Four times a year, the International Atomic Energy Agency (IAEA) issues a report on the state of the Islamic Republic’s nuclear program—or at least, on those nuclear activities it hasn’t managed to conceal. Simon Henderson comments on the latest report:
Two issues stand out given the concerns they raise about potential nuclear-weapons development: increased uranium enrichment and purification of plutonium from spent fuel. On the former, the report reveals that Iran’s overall stockpile of enriched uranium is now 2,442.9 kilograms, almost twelve times the amount agreed to under the Joint Comprehensive Plan of Action [or JCPOA, as the 2015 nuclear agreement is known]. Worse, most of this stockpile has been enriched to 4.5 percent—a significant step up from unenriched uranium along the path to possible weapons-grade material, and above the JCPOA limit of 3.67 percent.

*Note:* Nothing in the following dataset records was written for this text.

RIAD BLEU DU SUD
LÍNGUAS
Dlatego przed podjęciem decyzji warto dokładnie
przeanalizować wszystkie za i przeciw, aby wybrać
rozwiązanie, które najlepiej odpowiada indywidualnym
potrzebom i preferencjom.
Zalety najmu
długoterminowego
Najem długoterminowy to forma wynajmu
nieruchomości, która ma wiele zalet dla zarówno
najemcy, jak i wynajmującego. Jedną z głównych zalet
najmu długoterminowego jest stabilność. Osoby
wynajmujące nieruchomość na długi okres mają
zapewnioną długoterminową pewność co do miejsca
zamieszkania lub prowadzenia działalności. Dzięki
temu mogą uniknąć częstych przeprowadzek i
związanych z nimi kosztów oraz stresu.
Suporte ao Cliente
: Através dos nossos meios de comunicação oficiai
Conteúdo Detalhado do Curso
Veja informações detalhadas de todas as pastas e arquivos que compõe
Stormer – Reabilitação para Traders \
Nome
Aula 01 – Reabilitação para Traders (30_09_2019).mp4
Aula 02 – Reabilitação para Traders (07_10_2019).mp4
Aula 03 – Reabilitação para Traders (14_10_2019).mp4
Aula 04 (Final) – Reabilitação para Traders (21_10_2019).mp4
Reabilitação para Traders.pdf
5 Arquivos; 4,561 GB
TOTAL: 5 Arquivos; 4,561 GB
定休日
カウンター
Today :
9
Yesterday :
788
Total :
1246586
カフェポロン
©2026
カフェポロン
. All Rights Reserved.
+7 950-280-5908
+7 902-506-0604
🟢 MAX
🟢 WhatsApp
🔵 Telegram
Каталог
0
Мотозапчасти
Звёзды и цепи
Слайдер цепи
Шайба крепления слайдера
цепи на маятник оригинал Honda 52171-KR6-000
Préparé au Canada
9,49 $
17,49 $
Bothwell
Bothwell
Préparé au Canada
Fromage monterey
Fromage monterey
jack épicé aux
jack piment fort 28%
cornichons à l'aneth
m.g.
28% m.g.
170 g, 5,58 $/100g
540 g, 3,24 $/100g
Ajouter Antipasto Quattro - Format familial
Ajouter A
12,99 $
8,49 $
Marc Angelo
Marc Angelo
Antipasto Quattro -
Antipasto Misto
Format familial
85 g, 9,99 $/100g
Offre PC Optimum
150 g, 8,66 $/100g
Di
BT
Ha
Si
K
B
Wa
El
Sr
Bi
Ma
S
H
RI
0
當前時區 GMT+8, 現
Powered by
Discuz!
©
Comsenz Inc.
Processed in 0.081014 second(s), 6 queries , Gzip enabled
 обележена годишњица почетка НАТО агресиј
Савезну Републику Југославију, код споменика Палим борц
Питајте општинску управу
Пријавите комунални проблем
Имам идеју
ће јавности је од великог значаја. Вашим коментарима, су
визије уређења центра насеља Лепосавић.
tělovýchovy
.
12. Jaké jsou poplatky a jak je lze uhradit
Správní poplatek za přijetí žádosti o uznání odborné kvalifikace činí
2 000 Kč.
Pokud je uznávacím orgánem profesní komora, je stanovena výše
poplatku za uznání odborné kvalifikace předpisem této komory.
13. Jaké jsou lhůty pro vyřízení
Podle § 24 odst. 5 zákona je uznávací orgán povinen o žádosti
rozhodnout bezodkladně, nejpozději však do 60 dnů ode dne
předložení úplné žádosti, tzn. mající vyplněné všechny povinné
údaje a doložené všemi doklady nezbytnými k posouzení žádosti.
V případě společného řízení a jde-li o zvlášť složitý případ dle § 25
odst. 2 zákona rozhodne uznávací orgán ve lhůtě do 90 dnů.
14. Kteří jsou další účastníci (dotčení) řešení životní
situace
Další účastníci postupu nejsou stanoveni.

The report is littered with other concerns as well, [the extent of which] belies the almost anodyne manner in which the agency presents them.

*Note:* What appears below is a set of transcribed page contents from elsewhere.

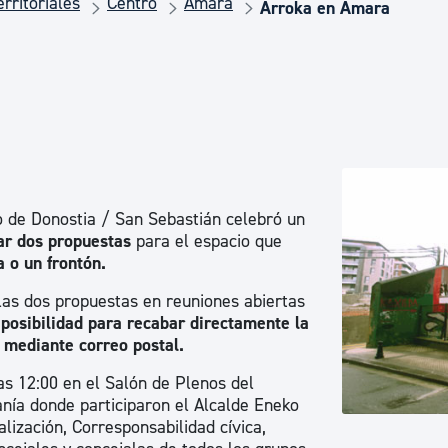
rritoriales
Centro
Amara
Euskera
Arroka en Amara
Desarrollo económico 
Igualdad, Derechos Hu
 de Donostia / San Sebastián celebró un
Cultura
ar dos propuestas
para el espacio que
a o un frontón.
las dos propuestas en reuniones abiertas
Turismo
 posibilidad para recabar directamente la
a mediante correo postal.
as 12:00 en el Salón de Plenos del
anía donde participaron el Alcalde Eneko
lización, Corresponsabilidad cívica,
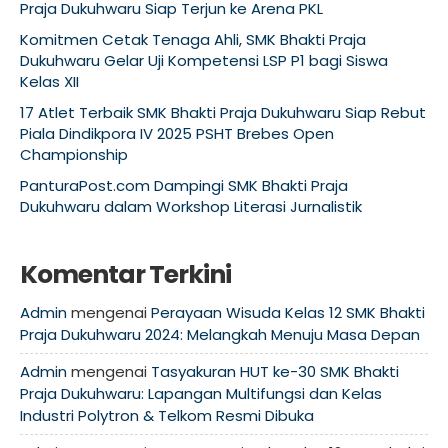
Praja Dukuhwaru Siap Terjun ke Arena PKL
Komitmen Cetak Tenaga Ahli, SMK Bhakti Praja
Dukuhwaru Gelar Uji Kompetensi LSP P1 bagi Siswa
Kelas XII
17 Atlet Terbaik SMK Bhakti Praja Dukuhwaru Siap Rebut
Piala Dindikpora IV 2025 PSHT Brebes Open
Championship
PanturaPost.com Dampingi SMK Bhakti Praja
Dukuhwaru dalam Workshop Literasi Jurnalistik
Komentar Terkini
Admin
mengenai
Perayaan Wisuda Kelas 12 SMK Bhakti
Praja Dukuhwaru 2024: Melangkah Menuju Masa Depan
Admin
mengenai
Tasyakuran HUT ke-30 SMK Bhakti
Praja Dukuhwaru: Lapangan Multifungsi dan Kelas
Industri Polytron & Telkom Resmi Dibuka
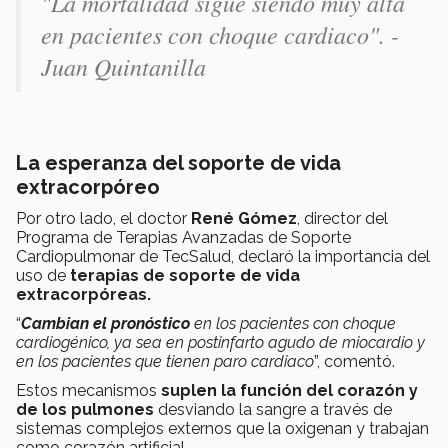
"La mortalidad sigue siendo muy alta
en pacientes con choque cardiaco". -
Juan Quintanilla
La esperanza del soporte de vida
extracorpóreo
Por otro lado, el doctor
René Gómez
, director del
Programa de Terapias Avanzadas de Soporte
Cardiopulmonar de TecSalud, declaró la importancia del
uso de
terapias de soporte de vida
extracorpóreas.
“
Cambian el pronóstico
en los pacientes con choque
cardiogénico, ya sea en postinfarto agudo de miocardio y
en los pacientes que tienen paro cardiaco
”, comentó.
Estos mecanismos
suplen la función del corazón y
de los pulmones
desviando la sangre a través de
sistemas complejos externos que la oxigenan y trabajan
como corazón artificial.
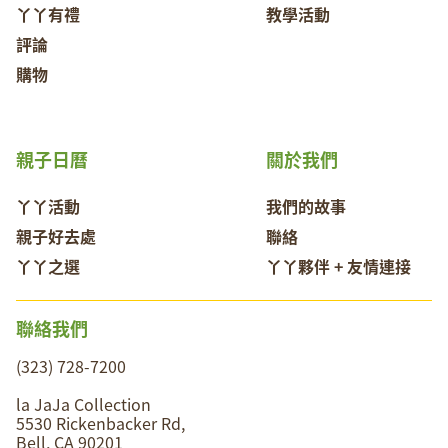
丫丫有禮
教學活動
評論
購物
親子日曆
關於我們
丫丫活動
我們的故事
親子好去處
聯絡
丫丫之選
丫丫夥伴 + 友情連接
聯絡我們
(323) 728-7200
la JaJa Collection
5530 Rickenbacker Rd,
Bell, CA 90201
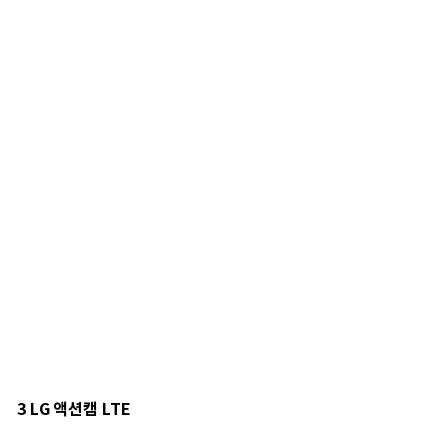
3 LG 액션캠 LTE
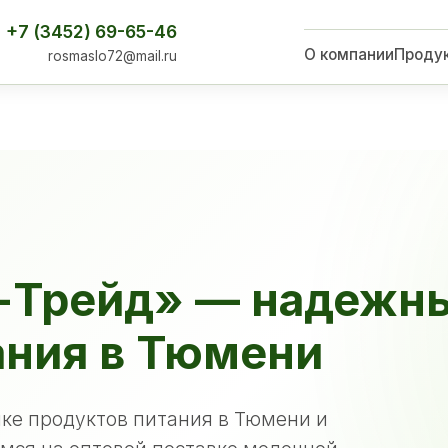
+7 (3452) 69-65-46
О компании
Проду
rosmaslo72@mail.ru
-Трейд» — надежн
ания в Тюмени
ке продуктов питания в Тюмени и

In sum, the report is very worrisome, especially because it came out two weeks after Iran revealed video of an elaborate tunnel network for missiles that are probably capable of carrying a nuclear warhead. Such missiles are not covered by the JCPOA, nor are Iran’s numerous regional military involvements.
President-elect Joe Biden’s team has indicated that he wants to return to the JCPOA and its numerous restrictions on Iran’s nuclear activities once he takes office, but . . . Tehran’s program is moving ahead anyway. Even if the next administration does manage to reinstitute the JCPOA in some form, it will likely be a rather different accord.